En Italie, dix politiciens jugés homophobes se font sortir du placard

  

Cathy Macherel
Ils avaient menacé, ils ont osé. Des activistes du Net, œuvrant pour le compte de militants homosexuels, ont publié hier sur un site Internet les noms de dix politiciens italiens dont la caractéristique est d’afficher des positions contraires aux intérêts de la communauté gay, voire de tenir publiquement des propos homophobes, mais qui par ailleurs n’hésiteraient pas, la nuit, à fréquenter ce même milieu… Parmi ces dix politiciens, un ministre, le président d’une région, et une brochette de proches de Silvio Berlusconi. Et les auteurs de l’opération de promettre de continuer à la moindre attaque: personnalités publiques, ecclésiastiques, la liste des possibles serait longue.

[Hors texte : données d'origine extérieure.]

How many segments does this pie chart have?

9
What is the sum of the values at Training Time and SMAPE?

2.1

Annoncée il y a une dizaine de jours, cette opération de «outing» a fair vivement réagir hier, à commencer par les principaux intéressés, oscillant entre démenti ironique et menace de dépôt de plainte. Mais elle divise aussi la communauté gay. A Rome, le président de l’association Arcigay l’a fermement condamnée, soulignant qu’«on ne peut pas dénoncer les discriminations et les violences en recourant aux mêmes armes, et qui plus est de manière anonyme». Mais d’autres n’ont pas manqué de relever que ces moyens, certes extrêmes, sont la conséquence directe de la manière dont les homosexuels sont traités en Italie.

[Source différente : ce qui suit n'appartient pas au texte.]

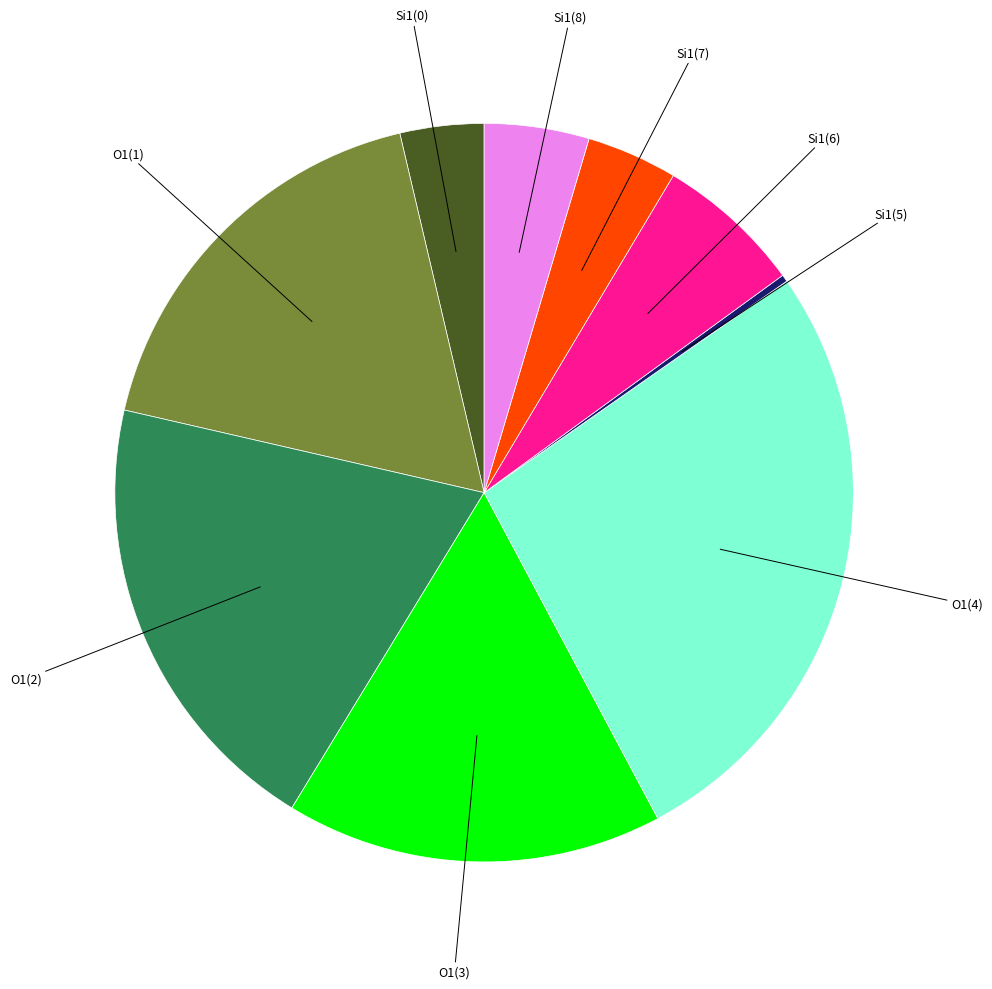

Is there any slice that represents more than half of the pie?

No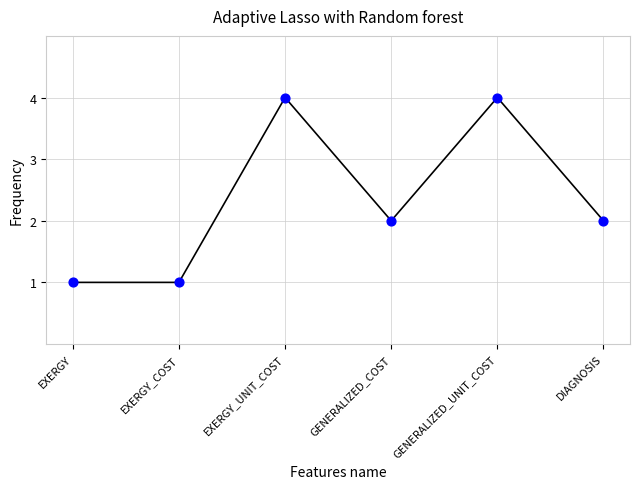

Count the number of points in this scatter plot.

6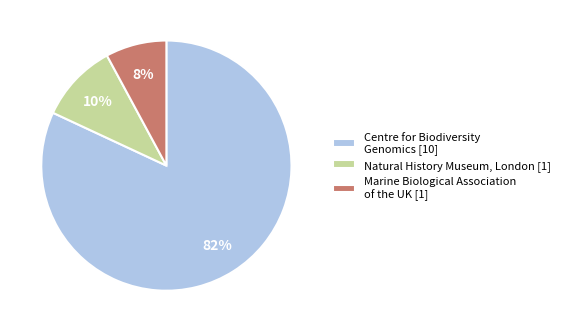

Combined, do Natural History Museum, London [1] and Marine Biological Association of the UK [1] account for over 50%?

No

Pas d’union civile à l’échelle nationale, encore moins de mariage et d’adoption par les couples de même sexe: en comparaison européenne, et même avec l’Europe du Sud, l’Italie affiche en effet un retard considérable dans ce domaine. Cerise sur le gâteau de la colère gay, la classe politique a enterré, le 26 juillet dernier, un projet de loi visant à condamner les actes homophobes. Le pays en aurait pourtant bien besoin à en croire les statistiques des agressions publiées par Arcigay. En 2010, on en recensait une centaine, l’année précédente près de 200, dont 17 homicides. Pas rare que des nazillons viennent casser du gay à la sortie des boîtes.

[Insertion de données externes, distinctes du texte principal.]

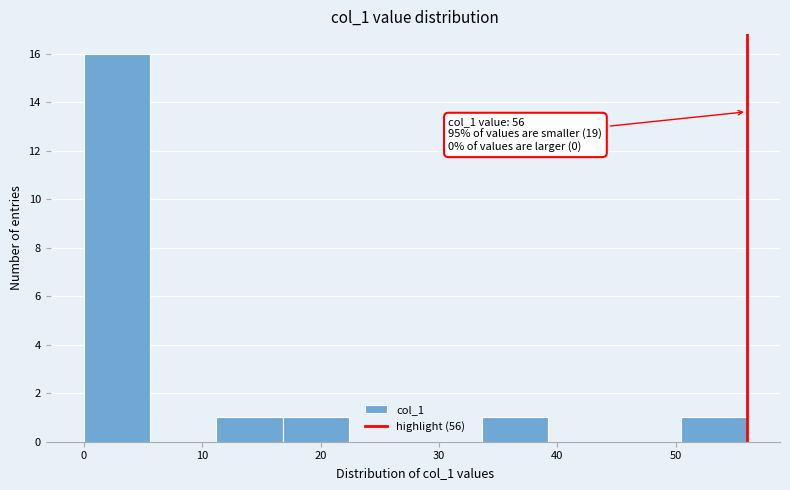

Over which range of the x-axis is the bar tallest?

0.0 to 5.6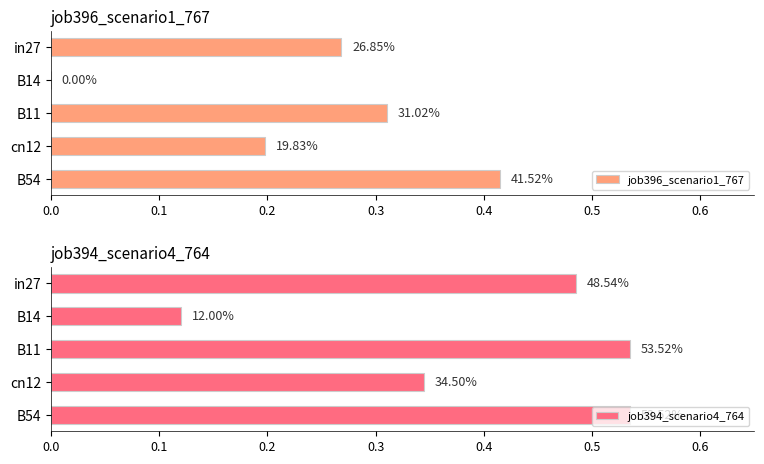

What are all the series names shown in the legend?

job396_scenario1_767, job394_scenario4_764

Or la communauté homosexuelle tient pour coupable une classe politique non seulement silencieuse, mais irresponsable dans ses propos. Le Cavaliere ne s’était pas privé de déclarer qu’il «vaut mieux aimer les jolies femmes que dêtre gay» et les dérapages de politiciens traitant les homosexuels de «malades» se conjuguent au pluriel. Cet archaïsme est partout. La télévision italienne est remplie de bimbos, mais elle censure encore les baisers homosexuels dans les fictions. Dans les Pouilles, l’administration publique avait réussi en mai dernier à déclarer un jeune gay inapte à conduire au motif de «graves pathologies menaçant la sécurité».